Travelling by slow journeys, they arrived through the snows at the summit of the mountain, where the solitary lived in the hospital he had founded, compassionating the dangers which awaited travellers from France and Germany to Italy. They found a man old before age, worn with fatigues and hardships, and knelt before him to ask his blessing, and to beg he would say masses for the peace of their son’s soul. The monk knew them, for their old age had altered less than his youth: and while he blessed them tremulously, they knew his voice, and started from his feet to fall on his neck and bless him also.
He had fled from the wedding feast to the city of Aosta, where he received holy orders and became archdeacon of the cathedral. He had preached at the peril of his life, in the heathen Alpine valleys, and rooted out idolatry; thrown down the statue of Jupiter still worshipped on the mount Jou, the little St. Bernard, and founded hospitals on each of the mountains which now bear his name, instituting for each one a congregation of monks. He told his past life and his vocation to the parents who had found him; they wept together, and then they parted, as was his will, they to return to their lone castle of Menthon, to pray for its exiled heir; he to bury himself once more in the tomb he had selected, and forget if he could that he had seen forms and re-awakened affections which drew him back to the world.
St. Bernard preached in the Alpine valleys forty-two years, and afterwards in Lombardy, whence he travelled to Rome; he died at Novara and was canonized.

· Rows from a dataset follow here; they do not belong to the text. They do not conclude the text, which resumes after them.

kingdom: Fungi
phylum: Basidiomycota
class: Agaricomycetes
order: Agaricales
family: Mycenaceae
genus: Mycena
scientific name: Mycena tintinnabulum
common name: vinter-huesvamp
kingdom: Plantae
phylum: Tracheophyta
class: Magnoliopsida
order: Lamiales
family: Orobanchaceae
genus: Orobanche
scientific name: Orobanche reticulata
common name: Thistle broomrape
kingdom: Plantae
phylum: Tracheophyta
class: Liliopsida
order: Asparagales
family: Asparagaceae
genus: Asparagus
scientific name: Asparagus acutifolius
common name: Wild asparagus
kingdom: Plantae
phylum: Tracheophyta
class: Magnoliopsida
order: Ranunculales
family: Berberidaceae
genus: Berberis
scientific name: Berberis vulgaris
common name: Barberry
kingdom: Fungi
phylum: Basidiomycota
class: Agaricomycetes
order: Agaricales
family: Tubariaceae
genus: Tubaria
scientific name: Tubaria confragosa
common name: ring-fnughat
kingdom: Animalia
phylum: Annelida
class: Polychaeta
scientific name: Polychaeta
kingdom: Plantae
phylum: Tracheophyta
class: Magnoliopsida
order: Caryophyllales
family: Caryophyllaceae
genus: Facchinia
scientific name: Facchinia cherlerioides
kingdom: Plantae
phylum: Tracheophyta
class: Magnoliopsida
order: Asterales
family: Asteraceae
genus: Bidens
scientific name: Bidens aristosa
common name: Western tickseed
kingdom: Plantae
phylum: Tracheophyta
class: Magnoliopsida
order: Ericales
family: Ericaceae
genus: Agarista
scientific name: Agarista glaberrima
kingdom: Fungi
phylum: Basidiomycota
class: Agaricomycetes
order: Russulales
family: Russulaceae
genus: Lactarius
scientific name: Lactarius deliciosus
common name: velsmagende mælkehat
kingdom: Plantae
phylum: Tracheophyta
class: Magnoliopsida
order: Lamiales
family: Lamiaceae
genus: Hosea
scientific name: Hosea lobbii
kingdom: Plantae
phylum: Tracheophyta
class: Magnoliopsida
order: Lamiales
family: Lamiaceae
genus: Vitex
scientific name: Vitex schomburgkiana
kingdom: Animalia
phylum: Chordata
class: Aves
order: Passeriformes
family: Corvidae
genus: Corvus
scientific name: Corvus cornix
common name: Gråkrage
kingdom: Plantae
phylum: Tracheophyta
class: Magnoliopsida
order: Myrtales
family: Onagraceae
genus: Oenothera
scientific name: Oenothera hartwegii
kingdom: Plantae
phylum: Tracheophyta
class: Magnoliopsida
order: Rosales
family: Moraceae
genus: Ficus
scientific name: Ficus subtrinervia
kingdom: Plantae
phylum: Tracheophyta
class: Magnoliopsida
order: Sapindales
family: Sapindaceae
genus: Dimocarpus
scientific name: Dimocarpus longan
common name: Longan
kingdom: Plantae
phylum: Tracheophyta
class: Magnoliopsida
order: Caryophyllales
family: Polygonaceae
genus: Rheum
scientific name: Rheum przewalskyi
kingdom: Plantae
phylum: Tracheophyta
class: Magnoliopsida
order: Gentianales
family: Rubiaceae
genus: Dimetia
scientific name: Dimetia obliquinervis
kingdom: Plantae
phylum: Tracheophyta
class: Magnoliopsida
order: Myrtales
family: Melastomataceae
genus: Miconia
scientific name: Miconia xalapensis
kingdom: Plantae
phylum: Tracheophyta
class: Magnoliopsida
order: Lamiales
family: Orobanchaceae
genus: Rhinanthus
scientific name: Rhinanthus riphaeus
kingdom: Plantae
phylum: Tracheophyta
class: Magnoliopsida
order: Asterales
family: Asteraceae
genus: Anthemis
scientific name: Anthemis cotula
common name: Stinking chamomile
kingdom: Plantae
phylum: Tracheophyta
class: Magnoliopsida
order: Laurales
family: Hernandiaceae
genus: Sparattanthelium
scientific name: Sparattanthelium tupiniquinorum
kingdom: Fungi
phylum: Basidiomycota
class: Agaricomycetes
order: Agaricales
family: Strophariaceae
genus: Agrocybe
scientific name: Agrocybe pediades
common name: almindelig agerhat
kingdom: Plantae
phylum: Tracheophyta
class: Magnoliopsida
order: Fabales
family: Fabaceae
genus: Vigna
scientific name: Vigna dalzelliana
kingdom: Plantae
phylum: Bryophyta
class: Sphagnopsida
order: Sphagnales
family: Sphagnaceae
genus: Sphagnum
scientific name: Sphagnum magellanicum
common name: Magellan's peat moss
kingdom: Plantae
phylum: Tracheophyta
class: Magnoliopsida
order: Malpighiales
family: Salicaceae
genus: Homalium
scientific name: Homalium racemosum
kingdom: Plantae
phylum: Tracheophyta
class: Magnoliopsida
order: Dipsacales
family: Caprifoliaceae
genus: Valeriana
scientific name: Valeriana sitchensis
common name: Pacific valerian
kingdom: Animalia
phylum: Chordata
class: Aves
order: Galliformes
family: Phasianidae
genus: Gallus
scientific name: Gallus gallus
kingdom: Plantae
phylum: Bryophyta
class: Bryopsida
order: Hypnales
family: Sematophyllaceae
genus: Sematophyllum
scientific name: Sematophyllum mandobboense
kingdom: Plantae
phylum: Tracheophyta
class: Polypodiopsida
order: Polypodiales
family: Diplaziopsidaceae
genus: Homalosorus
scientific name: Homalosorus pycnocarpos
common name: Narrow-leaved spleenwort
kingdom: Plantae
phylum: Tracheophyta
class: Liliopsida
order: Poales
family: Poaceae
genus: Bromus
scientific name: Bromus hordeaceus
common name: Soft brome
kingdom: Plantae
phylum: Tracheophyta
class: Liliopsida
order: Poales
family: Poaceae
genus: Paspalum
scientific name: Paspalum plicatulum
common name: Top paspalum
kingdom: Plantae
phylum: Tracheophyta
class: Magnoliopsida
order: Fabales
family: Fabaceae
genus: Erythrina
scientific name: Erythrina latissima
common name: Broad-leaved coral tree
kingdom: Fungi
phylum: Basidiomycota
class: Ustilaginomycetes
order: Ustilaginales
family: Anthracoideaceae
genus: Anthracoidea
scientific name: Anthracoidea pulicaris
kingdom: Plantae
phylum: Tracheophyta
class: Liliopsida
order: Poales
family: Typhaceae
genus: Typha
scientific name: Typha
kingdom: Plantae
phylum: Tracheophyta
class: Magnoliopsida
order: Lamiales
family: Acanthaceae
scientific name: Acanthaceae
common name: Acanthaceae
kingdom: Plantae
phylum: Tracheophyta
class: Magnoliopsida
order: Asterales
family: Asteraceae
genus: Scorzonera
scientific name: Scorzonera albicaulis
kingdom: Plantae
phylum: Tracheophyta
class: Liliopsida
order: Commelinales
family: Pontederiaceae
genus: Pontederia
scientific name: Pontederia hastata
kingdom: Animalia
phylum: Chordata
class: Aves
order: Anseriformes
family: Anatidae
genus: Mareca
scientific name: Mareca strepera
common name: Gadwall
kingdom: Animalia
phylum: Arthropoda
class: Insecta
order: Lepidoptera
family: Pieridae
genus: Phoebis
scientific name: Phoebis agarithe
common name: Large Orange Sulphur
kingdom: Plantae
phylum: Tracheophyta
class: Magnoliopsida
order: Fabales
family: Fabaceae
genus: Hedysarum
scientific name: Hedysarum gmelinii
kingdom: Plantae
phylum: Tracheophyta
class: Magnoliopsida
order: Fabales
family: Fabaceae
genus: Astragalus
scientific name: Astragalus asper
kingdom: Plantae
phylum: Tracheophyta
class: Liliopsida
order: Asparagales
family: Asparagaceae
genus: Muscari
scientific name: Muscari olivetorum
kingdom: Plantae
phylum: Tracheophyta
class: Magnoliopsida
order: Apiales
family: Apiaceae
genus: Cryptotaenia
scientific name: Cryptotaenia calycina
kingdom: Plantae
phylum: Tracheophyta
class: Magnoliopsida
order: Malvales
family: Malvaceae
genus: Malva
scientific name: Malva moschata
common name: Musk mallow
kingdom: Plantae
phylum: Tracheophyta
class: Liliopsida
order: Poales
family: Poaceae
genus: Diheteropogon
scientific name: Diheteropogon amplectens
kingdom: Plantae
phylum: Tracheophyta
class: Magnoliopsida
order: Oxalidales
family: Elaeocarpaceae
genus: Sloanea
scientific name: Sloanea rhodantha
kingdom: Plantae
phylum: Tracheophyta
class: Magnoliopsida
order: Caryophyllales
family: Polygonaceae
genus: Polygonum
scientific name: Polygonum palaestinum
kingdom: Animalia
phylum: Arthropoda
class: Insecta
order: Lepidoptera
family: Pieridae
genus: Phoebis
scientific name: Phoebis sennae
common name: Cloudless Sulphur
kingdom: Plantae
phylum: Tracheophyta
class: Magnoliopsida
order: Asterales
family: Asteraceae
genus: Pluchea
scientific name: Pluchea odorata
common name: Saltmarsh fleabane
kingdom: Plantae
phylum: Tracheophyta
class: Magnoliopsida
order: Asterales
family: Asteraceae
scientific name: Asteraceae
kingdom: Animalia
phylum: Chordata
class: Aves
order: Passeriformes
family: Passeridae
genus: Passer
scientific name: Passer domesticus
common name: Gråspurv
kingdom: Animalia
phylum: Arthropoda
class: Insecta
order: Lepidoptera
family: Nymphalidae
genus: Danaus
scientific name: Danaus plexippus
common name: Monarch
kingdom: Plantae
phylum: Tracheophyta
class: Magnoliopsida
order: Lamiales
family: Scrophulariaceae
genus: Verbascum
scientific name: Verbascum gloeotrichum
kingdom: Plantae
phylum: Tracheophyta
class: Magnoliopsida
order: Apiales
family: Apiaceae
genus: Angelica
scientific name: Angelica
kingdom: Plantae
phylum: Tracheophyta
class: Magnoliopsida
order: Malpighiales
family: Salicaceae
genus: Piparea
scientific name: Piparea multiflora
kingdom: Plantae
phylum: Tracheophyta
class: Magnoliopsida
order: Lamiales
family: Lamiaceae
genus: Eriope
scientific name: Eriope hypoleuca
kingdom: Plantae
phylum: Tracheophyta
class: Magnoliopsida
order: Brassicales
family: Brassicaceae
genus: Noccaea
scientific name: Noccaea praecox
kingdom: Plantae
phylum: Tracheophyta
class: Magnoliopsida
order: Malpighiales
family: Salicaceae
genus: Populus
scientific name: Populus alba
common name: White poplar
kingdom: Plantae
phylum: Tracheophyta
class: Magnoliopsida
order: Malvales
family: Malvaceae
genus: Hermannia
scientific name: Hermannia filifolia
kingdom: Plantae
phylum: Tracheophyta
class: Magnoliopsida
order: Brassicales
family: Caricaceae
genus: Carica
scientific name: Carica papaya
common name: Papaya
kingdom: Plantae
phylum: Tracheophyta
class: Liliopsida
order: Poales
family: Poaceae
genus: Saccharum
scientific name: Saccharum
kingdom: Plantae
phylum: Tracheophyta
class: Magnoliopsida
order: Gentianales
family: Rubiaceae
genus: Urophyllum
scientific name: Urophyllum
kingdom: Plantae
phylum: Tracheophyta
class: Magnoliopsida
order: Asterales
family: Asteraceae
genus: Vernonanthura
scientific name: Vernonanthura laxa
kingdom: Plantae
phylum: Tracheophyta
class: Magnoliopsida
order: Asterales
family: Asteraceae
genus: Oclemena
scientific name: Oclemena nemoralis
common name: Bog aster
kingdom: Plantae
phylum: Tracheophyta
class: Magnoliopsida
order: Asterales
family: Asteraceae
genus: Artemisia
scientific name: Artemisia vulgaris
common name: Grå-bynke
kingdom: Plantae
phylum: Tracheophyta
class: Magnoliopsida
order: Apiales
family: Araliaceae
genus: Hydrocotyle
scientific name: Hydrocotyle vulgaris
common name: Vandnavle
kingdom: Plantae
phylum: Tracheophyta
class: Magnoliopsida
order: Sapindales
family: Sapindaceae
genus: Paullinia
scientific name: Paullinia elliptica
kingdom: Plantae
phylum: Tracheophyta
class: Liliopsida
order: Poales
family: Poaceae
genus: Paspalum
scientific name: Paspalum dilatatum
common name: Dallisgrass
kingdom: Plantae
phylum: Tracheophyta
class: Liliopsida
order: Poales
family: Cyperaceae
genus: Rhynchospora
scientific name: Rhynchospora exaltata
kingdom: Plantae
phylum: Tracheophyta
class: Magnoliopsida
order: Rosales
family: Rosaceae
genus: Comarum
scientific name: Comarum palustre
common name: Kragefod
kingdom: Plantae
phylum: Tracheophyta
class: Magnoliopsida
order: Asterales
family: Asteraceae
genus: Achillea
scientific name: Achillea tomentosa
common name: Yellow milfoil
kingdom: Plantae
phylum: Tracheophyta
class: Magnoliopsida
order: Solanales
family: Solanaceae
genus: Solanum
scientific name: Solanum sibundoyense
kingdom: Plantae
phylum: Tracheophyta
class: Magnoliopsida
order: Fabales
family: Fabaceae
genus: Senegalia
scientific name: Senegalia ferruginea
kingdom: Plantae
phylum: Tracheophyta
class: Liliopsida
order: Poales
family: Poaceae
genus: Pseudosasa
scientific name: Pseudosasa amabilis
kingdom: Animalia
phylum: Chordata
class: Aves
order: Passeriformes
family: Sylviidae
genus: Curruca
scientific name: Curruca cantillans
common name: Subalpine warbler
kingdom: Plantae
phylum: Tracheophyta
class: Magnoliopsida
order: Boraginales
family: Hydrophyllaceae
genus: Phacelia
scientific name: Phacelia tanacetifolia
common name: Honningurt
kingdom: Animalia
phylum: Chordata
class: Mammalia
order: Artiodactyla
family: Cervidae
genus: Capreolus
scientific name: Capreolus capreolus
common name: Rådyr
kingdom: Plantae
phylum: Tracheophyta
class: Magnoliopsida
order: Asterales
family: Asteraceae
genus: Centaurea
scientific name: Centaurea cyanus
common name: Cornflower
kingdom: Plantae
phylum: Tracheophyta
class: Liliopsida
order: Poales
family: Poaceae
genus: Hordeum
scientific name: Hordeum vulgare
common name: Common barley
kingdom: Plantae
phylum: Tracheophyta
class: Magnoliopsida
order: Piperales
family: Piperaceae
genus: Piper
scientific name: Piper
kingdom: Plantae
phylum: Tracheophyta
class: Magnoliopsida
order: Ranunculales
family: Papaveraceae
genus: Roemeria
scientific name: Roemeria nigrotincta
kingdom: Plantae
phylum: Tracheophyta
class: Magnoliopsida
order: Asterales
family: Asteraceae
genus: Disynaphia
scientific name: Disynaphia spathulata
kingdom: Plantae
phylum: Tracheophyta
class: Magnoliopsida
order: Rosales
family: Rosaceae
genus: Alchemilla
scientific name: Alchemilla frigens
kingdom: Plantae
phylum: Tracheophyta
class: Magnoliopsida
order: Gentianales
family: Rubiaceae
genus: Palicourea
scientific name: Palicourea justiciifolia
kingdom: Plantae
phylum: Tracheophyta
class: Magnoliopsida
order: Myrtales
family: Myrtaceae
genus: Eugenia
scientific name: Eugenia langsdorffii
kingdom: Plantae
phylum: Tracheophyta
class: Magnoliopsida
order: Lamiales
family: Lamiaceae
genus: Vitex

It is not surprising that the country about Martigny should be unhealthy; the road from this to Riddes, two posts and a half, is raised along the centre of a marsh, now overflowed by the Rhone; the valley produces here only rushes and rank-grass, which feed the thin cattle scantily, and stunted birch trees, and unprofitable barberry bushes, and a kind of furze with a red berry. It seems a fitting habitation only for the frogs, which croaked and jumped by myriads from the wet bank to the muddy stream as we rode along. The unfortunate peasants scarce look like human beings. I did not see two with throats undeformed by enormous goitres. Cretins abound in the valley, and those not belonging to the idiot tribe have an expression of abjectness and misery not much higher in the scale. They are mostly of dwarfish stature, and the women wear the small straw hat with turned-up brim, ornamented with brilliant ribands of gold and silver tissue, which show off in all their ugliness their unwholesome complexions and ill-formed features. At Riddes the Indian corn is cultivated again, and near Riddes to the right is a fine view of chasm and torrent, a castle above and hamlet beside, breaking the sadness of the drear valley and barren mountains. Farther on are pretty villages, surrounded by fine old walnut-trees and pastures, green as those of the Simmenthal. In a field we rode by were hay-makers busy; a woman called to desire I would approach and show my strange figure. I answered, at a like pitch of voice, that I had not time, and we left merriment behind us.
It would be difficult to fancy a finer grouping of crag, river, and valley than approaching Sion. The Rhone to the right; the peaked mountains rising before two crowned with castles; to the left, highest and grandest, Tourbillon; on the right, Valerie. The first ruined, but nobly; turret and tower and battlement standing as in the fine old age which succeeds a strong manhood. Below, as we approached the fortified wall, which, flanked by its look-out towers, surrounds the city, we saw the third castle of Majorie, once the residence of the governors of the Valais. Behind the town, on another and almost inaccessible crag, is the ruin of the castle of Seyon, of which time, and siege, and fire have left small remains.